In thinking about Orual, my mind kept thinking back to something in LWW so here's my attempt at dusting off some former thoughts in my brain to make connections to our more recent reading:
In two of Lewis’ works, there is the idea that signs of supernatural occurrences happen in the “real” world. Yet, humans have a hard time explaining these signs. The first case occurs in LWW when Lucy finds Narnia and everyone accuses her of lying. The second case is found in Till We Have Faces when Pysch is trying to convince Orual that her palace existed. In both cases, the signs were revealed more clearly to one party and, initially, just as Peter and Susan jumped to the conclusion that Lucy is mad and telling lies, Orual also believed that Psych had gone mad.

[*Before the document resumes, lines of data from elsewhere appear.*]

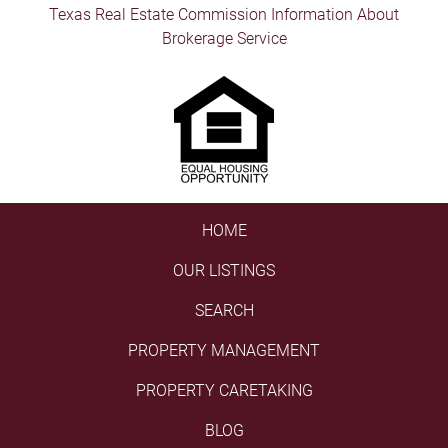
Texas Real Estate Commission Information About
Brokerage Service
HOME
OUR LISTINGS
SEARCH
PROPERTY MANAGEMENT
PROPERTY CARETAKING
BLOG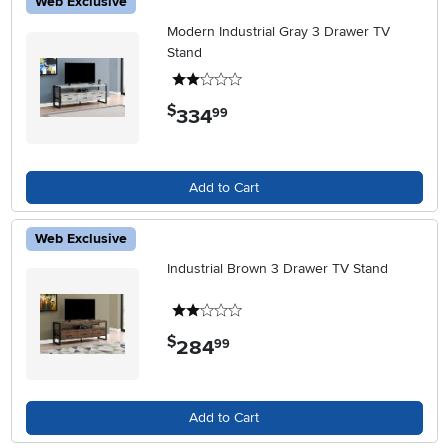
Web Exclusive
Modern Industrial Gray 3 Drawer TV
Stand
2 stars
$
334
.
99
Add to Cart
Web Exclusive
Industrial Brown 3 Drawer TV Stand
2 stars
$
284
.
99
Add to Cart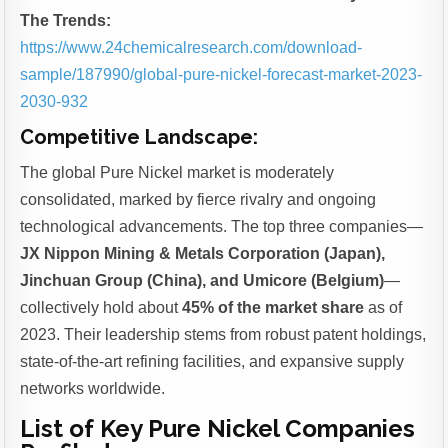
The Trends:
https://www.24chemicalresearch.com/download-
sample/187990/global-pure-nickel-forecast-market-2023-
2030-932
Competitive Landscape:
The global Pure Nickel market is moderately
consolidated, marked by fierce rivalry and ongoing
technological advancements. The top three companies—
JX Nippon Mining & Metals Corporation (Japan),
Jinchuan Group (China), and Umicore (Belgium)
—
collectively hold about
45% of the market share
as of
2023. Their leadership stems from robust patent holdings,
state-of-the-art refining facilities, and expansive supply
networks worldwide.
List of Key Pure Nickel Companies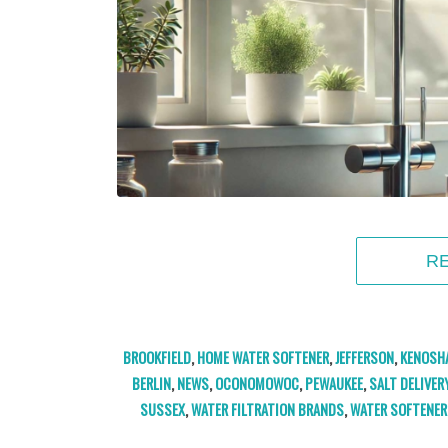
R
BROOKFIELD
,
HOME WATER SOFTENER
,
JEFFERSON
,
KENOSH
BERLIN
,
NEWS
,
OCONOMOWOC
,
PEWAUKEE
,
SALT DELIVER
SUSSEX
,
WATER FILTRATION BRANDS
,
WATER SOFTENER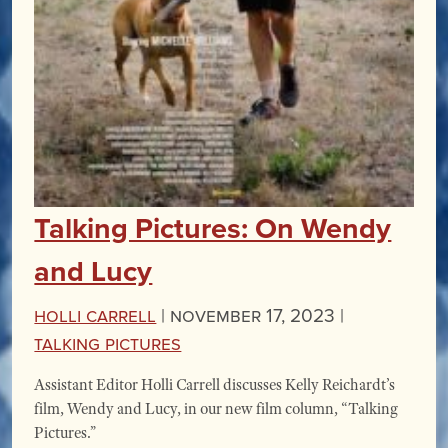
Talking Pictures: On Wendy
and Lucy
Holli Carrell
|
November 17, 2023 |
Talking Pictures
Assistant Editor Holli Carrell discusses Kelly Reichardt’s
film, Wendy and Lucy, in our new film column, “Talking
Pictures.”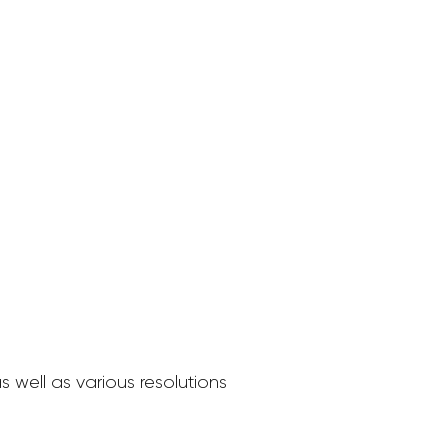
 well as various resolutions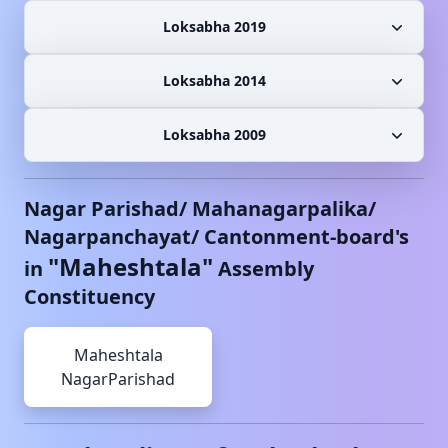
Loksabha 2019
Loksabha 2014
Loksabha 2009
Nagar Parishad/ Mahanagarpalika/
Nagarpanchayat/ Cantonment-board's
"
Maheshtala
"
in
Assembly
Constituency
Maheshtala
NagarParishad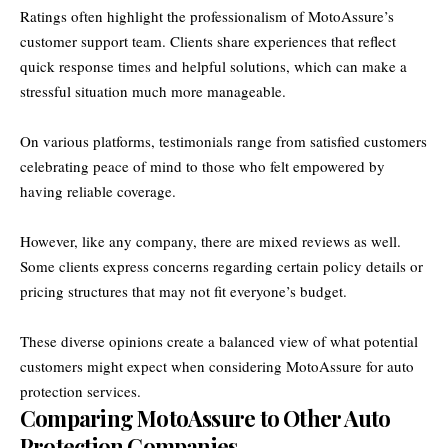
Ratings often highlight the professionalism of MotoAssure’s
customer support team. Clients share experiences that reflect
quick response times and helpful solutions, which can make a
stressful situation much more manageable.
On various platforms, testimonials range from satisfied customers
celebrating peace of mind to those who felt empowered by
having reliable coverage.
However, like any company, there are mixed reviews as well.
Some clients express concerns regarding certain policy details or
pricing structures that may not fit everyone’s budget.
These diverse opinions create a balanced view of what potential
customers might expect when considering MotoAssure for auto
protection services.
Comparing MotoAssure to Other Auto
Protection Companies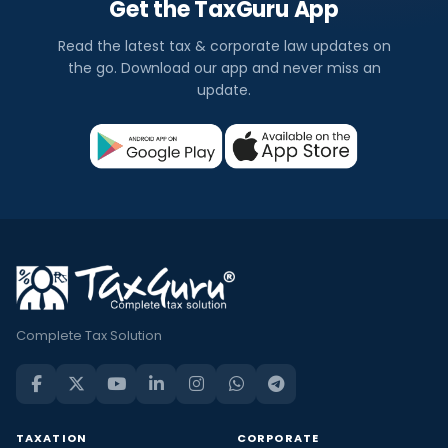
Get the TaxGuru App
Read the latest tax & corporate law updates on
the go. Download our app and never miss an
update.
Complete Tax Solution
TAXATION
CORPORATE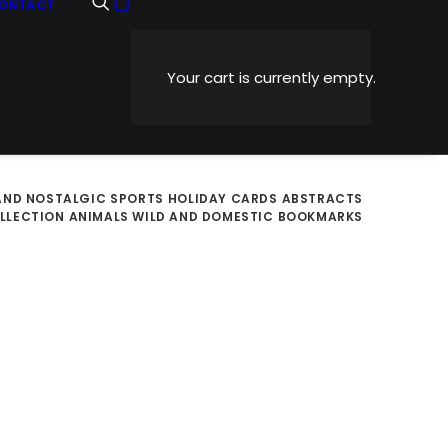
ONTACT
Your cart is currently empty.
AND NOSTALGIC
SPORTS
HOLIDAY CARDS
ABSTRACTS
OLLECTION
ANIMALS WILD AND DOMESTIC
BOOKMARKS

Both cases have evidence that their accused is being truthful. In the first example with Peter and Susan we all know they end up seeing Narnia for themselves. The second example with Orual comes after she denies that Psych’s palace exists but then, later in the night, if only for a moment, she notes, “When I lifted my head and looked once more into the mist across the water…There stood the palace, grey…but solid and motionless,” (Faces:132).
However, the accusers in both stories still doubted the signs and they did not know how to deal with them for in the words of Peter (and the suggested thoughts of Orual), “if things are real, they’re there all the time,” but both cases end with the professor’s question: “Are they?” (LWW 52).
Peter’s question to the professor and Orual’s accusation against the gods were logical for in their physical worlds for if something exists, it exists constantly in some form (because it can be neither created nor destroyed). In the minds of Peter, Susan and Orual, reasonable logic (as the professor pointed out) should have been enough evidence that the person they accused was in their right mind because both Psych and Lucy looked as though they were sane and both had a history of telling the truth. Yet, they were still accused of seeing something false.
These two cases seem to reveal two ideas; one is that if humans are to use logic, they must apply it to the human component of the story, meaning the person telling about the supernatural thing to help decide whether to believe the sign or not. Second, worldly logic does not seem to be enough to satisfy the accusers’ accusations, which suggests that humans cannot use their worldly logic or reason to explain the supernatural things they hear about. As a result, I’ve come to think that the message Lewis wants to portray in his books is that people must first check the source of the information to help them determine of the sign is real. Once, they determined that the sign could be real, is that it is not the human job to explain the signs; the signs are given to aid the human understanding of something that seems beyond their grasp, something behind our physical logic. Signs heard of are occur for a reason and time is the only answer for to gain understanding.